▶ **What is expected**: Reading the listing that follows, count the lines where "från" appears, and answer with only that count.
____
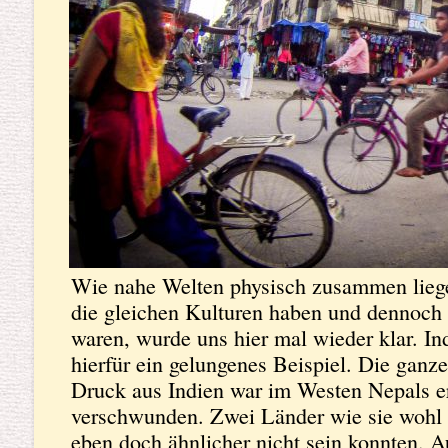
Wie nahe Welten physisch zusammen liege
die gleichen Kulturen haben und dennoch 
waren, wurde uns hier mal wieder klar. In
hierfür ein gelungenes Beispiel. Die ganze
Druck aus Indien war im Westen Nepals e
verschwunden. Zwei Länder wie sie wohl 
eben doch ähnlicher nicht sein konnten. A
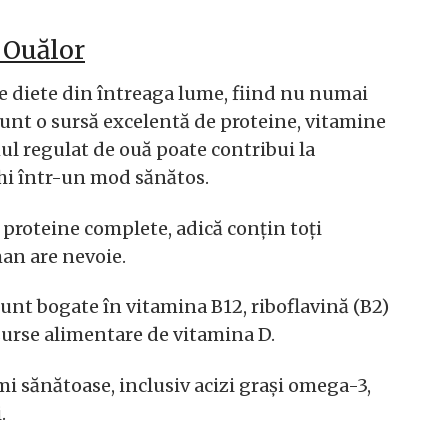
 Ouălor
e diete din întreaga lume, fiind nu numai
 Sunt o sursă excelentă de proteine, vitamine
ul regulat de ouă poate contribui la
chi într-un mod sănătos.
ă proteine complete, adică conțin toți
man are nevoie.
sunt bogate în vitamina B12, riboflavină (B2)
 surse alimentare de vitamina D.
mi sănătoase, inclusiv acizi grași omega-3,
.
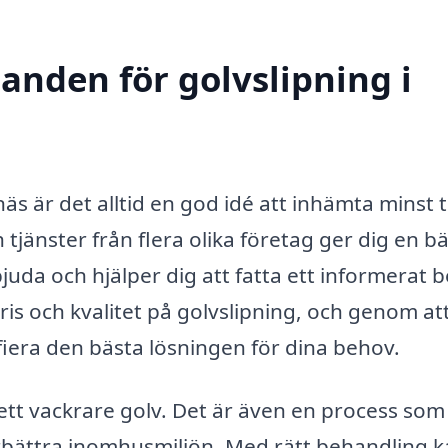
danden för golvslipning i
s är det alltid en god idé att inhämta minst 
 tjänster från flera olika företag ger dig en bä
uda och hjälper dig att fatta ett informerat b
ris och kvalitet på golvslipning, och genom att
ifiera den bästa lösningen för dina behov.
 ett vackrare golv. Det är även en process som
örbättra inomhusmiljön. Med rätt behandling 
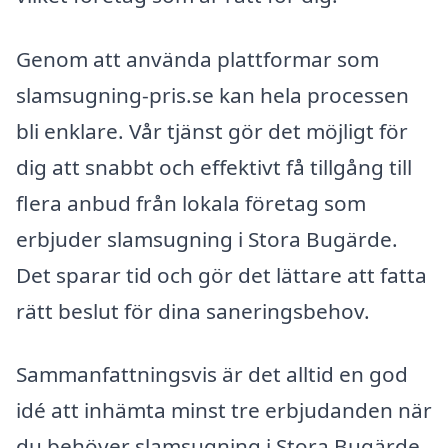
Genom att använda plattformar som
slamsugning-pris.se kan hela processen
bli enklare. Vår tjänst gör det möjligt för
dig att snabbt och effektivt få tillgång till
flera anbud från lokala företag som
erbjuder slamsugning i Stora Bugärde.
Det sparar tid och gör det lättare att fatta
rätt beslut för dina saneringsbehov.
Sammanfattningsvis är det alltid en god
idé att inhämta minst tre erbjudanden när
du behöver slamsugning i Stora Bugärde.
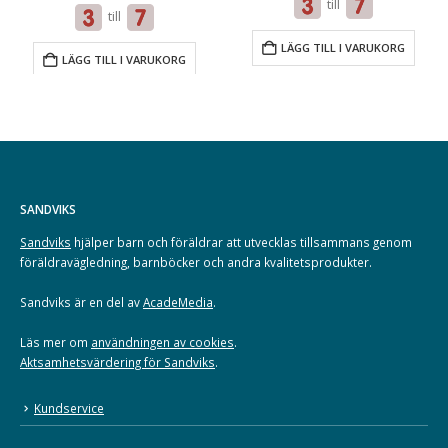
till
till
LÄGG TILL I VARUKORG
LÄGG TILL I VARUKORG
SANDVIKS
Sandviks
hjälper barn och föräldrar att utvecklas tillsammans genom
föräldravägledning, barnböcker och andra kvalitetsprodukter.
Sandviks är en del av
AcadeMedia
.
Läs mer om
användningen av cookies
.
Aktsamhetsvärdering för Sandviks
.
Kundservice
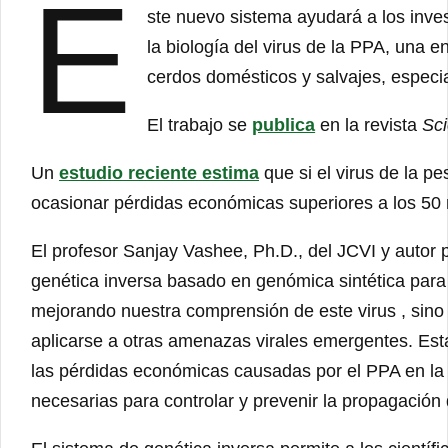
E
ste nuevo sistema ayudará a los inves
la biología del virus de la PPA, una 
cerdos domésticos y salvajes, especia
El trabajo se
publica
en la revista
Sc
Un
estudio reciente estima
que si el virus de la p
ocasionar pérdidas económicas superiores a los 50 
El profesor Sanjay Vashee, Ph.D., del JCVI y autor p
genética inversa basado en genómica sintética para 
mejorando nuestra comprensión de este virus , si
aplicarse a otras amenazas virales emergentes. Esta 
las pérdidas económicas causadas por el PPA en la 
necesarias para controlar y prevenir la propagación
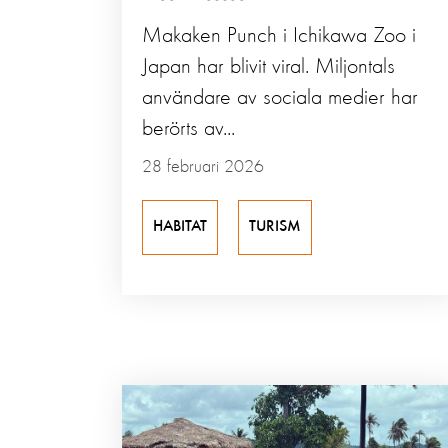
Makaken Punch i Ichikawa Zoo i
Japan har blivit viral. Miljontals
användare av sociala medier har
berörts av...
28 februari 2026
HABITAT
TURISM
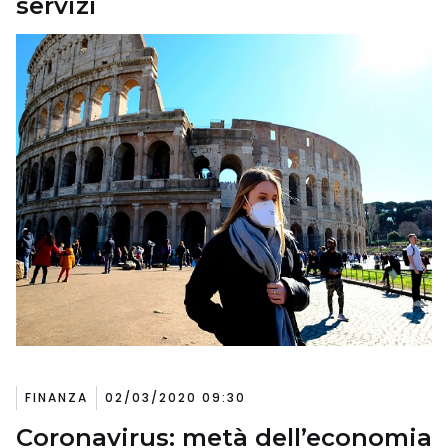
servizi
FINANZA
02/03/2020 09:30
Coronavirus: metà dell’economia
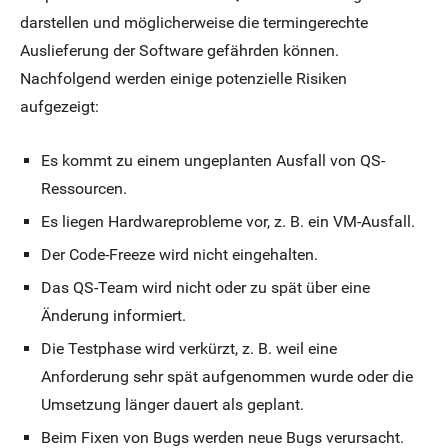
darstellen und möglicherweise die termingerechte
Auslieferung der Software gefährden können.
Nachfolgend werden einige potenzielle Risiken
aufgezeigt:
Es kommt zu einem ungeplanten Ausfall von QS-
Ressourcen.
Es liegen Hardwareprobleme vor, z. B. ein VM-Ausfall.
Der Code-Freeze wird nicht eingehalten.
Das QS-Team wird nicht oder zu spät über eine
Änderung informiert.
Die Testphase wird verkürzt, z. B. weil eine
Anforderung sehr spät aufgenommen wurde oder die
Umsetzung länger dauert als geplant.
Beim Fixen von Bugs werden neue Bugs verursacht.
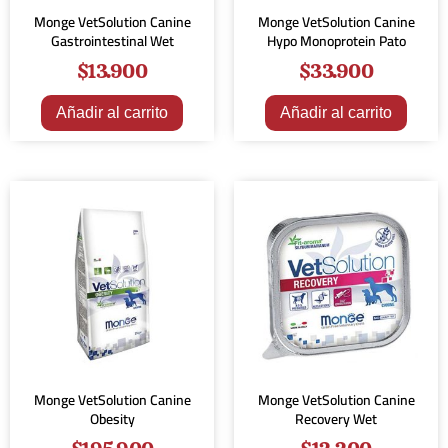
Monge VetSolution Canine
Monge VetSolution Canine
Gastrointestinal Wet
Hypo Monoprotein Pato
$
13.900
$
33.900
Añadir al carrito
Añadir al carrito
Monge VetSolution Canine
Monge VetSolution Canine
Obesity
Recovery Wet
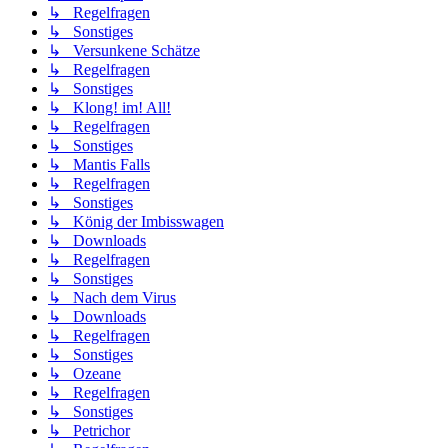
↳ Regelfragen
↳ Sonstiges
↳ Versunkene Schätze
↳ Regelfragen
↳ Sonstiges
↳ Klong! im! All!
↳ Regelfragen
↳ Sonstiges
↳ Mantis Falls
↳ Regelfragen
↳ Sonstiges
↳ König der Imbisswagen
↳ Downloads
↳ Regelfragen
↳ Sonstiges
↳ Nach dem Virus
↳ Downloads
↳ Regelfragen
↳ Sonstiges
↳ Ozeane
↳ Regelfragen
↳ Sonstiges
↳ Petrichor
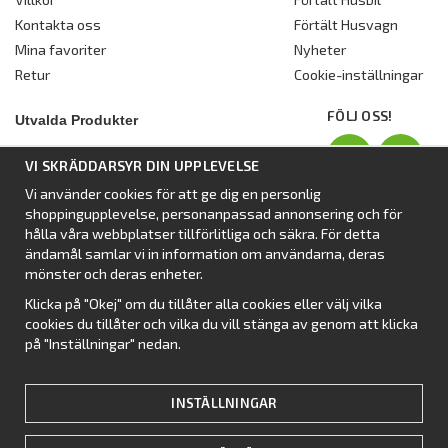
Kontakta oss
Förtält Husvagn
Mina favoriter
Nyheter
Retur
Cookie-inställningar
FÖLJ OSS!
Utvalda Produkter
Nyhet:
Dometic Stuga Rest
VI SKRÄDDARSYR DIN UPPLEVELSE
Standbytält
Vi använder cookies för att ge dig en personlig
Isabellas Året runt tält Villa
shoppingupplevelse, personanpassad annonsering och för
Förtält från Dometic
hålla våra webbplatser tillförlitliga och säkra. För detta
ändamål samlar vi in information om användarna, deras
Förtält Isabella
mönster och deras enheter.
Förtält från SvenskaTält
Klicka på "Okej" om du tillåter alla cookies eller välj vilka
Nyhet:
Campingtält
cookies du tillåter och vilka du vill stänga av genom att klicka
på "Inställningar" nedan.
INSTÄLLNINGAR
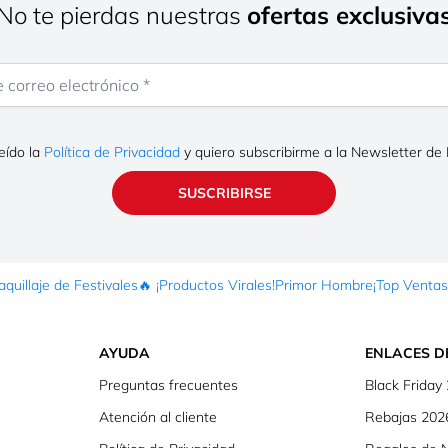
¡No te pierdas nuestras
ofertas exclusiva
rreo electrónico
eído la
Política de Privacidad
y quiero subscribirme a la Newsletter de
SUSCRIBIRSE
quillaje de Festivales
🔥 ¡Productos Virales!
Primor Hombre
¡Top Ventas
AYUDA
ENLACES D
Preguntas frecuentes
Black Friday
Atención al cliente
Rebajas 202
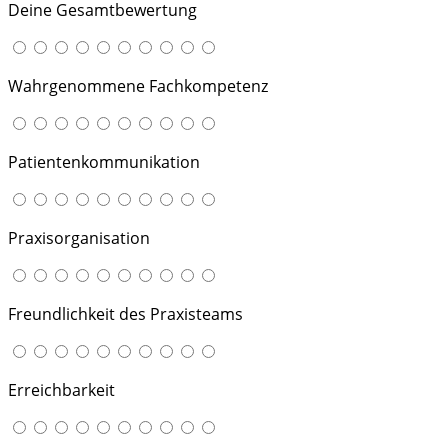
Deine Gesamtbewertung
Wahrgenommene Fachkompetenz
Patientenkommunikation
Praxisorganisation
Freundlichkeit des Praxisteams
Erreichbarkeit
____
▶ **Response area**: 4